§ **What this exercise asks**
• A. In the running guide, what ratio of running to walking should beginners gradually work up to?
• B. List every injury that the running guide names as a result of going too far, too fast.
• C. Repeat the part of the running guide that opens with the words containing "Some soreness and" and closes with "are striking incorrectly.".

*** Quoted passage

How to start running – Running can strengthen your cardiovascular system, increase bone density, and clear your mind. But to avoid injury or burnout, begin slowly, says John Honerkamp, the head of training for the New York Road Runners club, in New York City, who designed this walk-run regimen.

Before starting, get properly fitted for supportive shoes at a running store and grab a stopwatch to track your time. Then do this routine, outside or on a treadmill, twice a week to build endurance. (Don’t worry about how fast you go.) Gradually reduce the time of each walk break until you can comfortably run for 15 minutes straight.

How to Start Running

How To Start Running #1: Getting Started

Sedentary Individuals – If you are very overweight or new to exercise in general, you should start with daily walking and developing a habit of regular exercise. You should spend a few weeks doing some other form of cardiovascular exercise such as cycling, using an elliptical or swimming 30 minutes a day 4-5 days per week before you are ready to start running. It is important to build a base of cardiovascular ability and muscle strength before you try running.

Lightly Active Individuals – If you are already in the habit of regular exercise, adding running to your routine will be a relatively easy transition. It’s tempting to just go out and run as fast and as far as you can, but this is a quick road to injury and imbalances.

Going too far, too fast is the most common cause of many injuries such as IT band syndrome, shin splints and patellar tendonitis (commonly called runner’s knee). These types of injuries can put you out of commission for a long time and stall your progress, or even set you back as you generally cannot do too many other types of workouts with knee and hip pain.

You’ll be able to run longer and at a steadier pace by starting more slowly and doing intervals of walking, slow jogging, and running. The idea is to gradually increase the amount of time you spend running so that you can continue to run and do not get burnt out, physically or mentally.

How To Start Running #2: Progression After Gaining Momentum

Start by adding one minute of jogging for every four minutes of walking, and gradually increasing the running time until you are at about a 2:1 ratio of running to walking. I recommend increasing the time by no more than 10% each week. You can go more slowly if you wish, but it is not a great idea to go more quickly.

For beginners, or those that are overweight or very out of shape, I generally recommend avoiding running two days in a row. Seasoned runners will often run 2 or 3 days in a row, changing from slower paced distance goals to speed goals or hills, but even then, the most seasoned runners try to give their bodies the rest required to perform as well as possible and you should, too.

On your off days, do something that doesn’t tax the same muscles you use when running, such as cycling or weight lifting. Cycling works the hamstrings (back of the leg) comparatively more than running. These are muscles not actively recruited when running, but very useful for improved performance and preventing imbalances that lead to injury.

Building your upper body helps to propel you forward, so doing some upper body resistance work the day following a difficult or long run can do double-duty as both rest and cross-training.

How To Start Running #3: Initial Soreness and Muscle Aches

Some soreness and muscle aches are to be expected, especially in the quadriceps and calves, any time you push further than you are used to. But these pains tend to be minor, dull pains that you will generally warm out of with a good warm-up and several minutes of easy pace jogging.

Sharp or sudden pains, or pains that persist or get worse as you exercise are your body’s way of telling you something is wrong and they should not be ignored. Pain that is much worse on one side of your body can be a sign that one of your legs is much stronger than the other or that you are striking incorrectly.

******
*** Data records

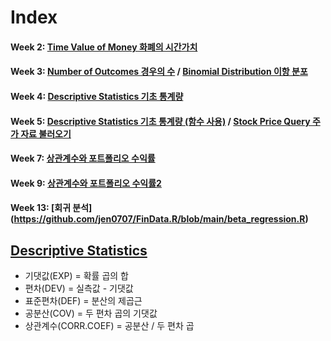 Index
===============
#### Week 2: [Time Value of Money 화폐의 시간가치](https://github.com/jen0707/FinData.R/blob/main/TimeValueofMoney.R)
#### Week 3: [Number of Outcomes 경우의 수](https://github.com/jen0707/FinData.R/blob/main/Numberofoutcomes.R) / [Binomial Distribution 이항 분포](https://github.com/jen0707/FinData.R/blob/main/BinomialDistribution.R)
#### Week 4: [Descriptive Statistics 기초 통계량](https://github.com/jen0707/FinData.R/blob/main/DescriptiveStatistics.R)
#### Week 5: [Descriptive Statistics 기초 통계량 (함수 사용)](https://github.com/jen0707/FinData.R/blob/main/DesciptiveStatistics2(function).R) / [Stock Price Query 주가 자료 불러오기](https://github.com/jen0707/FinData.R/blob/main/StockPriceQuery.R)
#### Week 7: [상관계수와 포트폴리오 수익률](https://github.com/jen0707/FinData.R/blob/main/%EC%83%81%EA%B4%80%EA%B3%84%EC%88%98%EC%99%80%ED%8F%AC%ED%8A%B8%ED%8F%B4%EB%A6%AC%EC%98%A4%EC%88%98%EC%9D%B5%EB%A5%A0.R)
#### Week 9: [상관계수와 포트폴리오 수익률2](https://github.com/jen0707/FinData.R/blob/main/shiny_pfo_corr_(1).R)
#### Week 13: [회귀 분석] (https://github.com/jen0707/FinData.R/blob/main/beta_regression.R)

[Descriptive Statistics](https://github.com/jen0707/FinData.R/blob/main/DescriptiveStatistics.xlsx)
----------------------
* 기댓값(EXP) = 확률 곱의 합
* 편차(DEV) = 실측값 - 기댓값
* 표준편차(DEF) = 분산의 제곱근
* 공분산(COV) = 두 편차 곱의 기댓값
* 상관계수(CORR.COEF) = 공분산 / 두 편차 곱
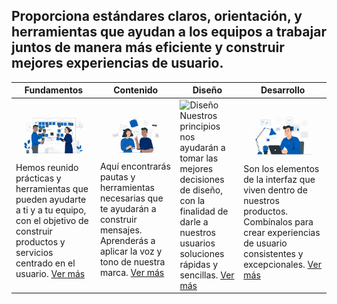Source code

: ## Proporciona estándares claros, orientación, y herramientas que ayudan a los equipos a trabajar juntos de manera más eficiente y construir mejores experiencias de usuario.

Fundamentos | Contenido | Diseño | Desarrollo
---- | ---- | ---- | ----
![Fundamentos](Assests/Fundamentos.jpg) Hemos reunido prácticas y herramientas que pueden ayudarte a ti y a tu equipo, con el objetivo de construir productos y servicios centrado en el usuario. [Ver más](../Fundamentos/Introducción/LuminaDesignSystem.md) | ![Contenido](Assests/Contenido.jpg) Aquí encontrarás pautas y herramientas necesarias que te ayudarán a construir mensajes. Aprenderás a aplicar la voz y tono de nuestra marca. [Ver más](../Contenido/Contenido/Introducción.md) | ![Diseño](Assests/Diseño.jpg) Nuestros principios nos ayudarán a tomar las mejores decisiones de diseño, con la finalidad de darle a nuestros usuarios soluciones rápidas y sencillas. [Ver más](diseno/Fundamentos/Colores.md)| ![Desarrollo](Assests/Desarrollo.jpg) Son los elementos de la interfaz que viven dentro de nuestros productos. Combínalos para crear experiencias de usuario consistentes y excepcionales. [Ver más](../Desarrollo/ParaEmpezar/Desarrollo.md)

******

§ **Per-task outputs**
• A. About a 2:1 ratio of running to walking.

• B. IT band syndrome, shin splints, and patellar tendonitis (runner's knee).

• C.
Some soreness and muscle aches are to be expected, especially in the quadriceps and calves, any time you push further than you are used to. But these pains tend to be minor, dull pains that you will generally warm out of with a good warm-up and several minutes of easy pace jogging.

Sharp or sudden pains, or pains that persist or get worse as you exercise are your body’s way of telling you something is wrong and they should not be ignored. Pain that is much worse on one side of your body can be a sign that one of your legs is much stronger than the other or that you are striking incorrectly.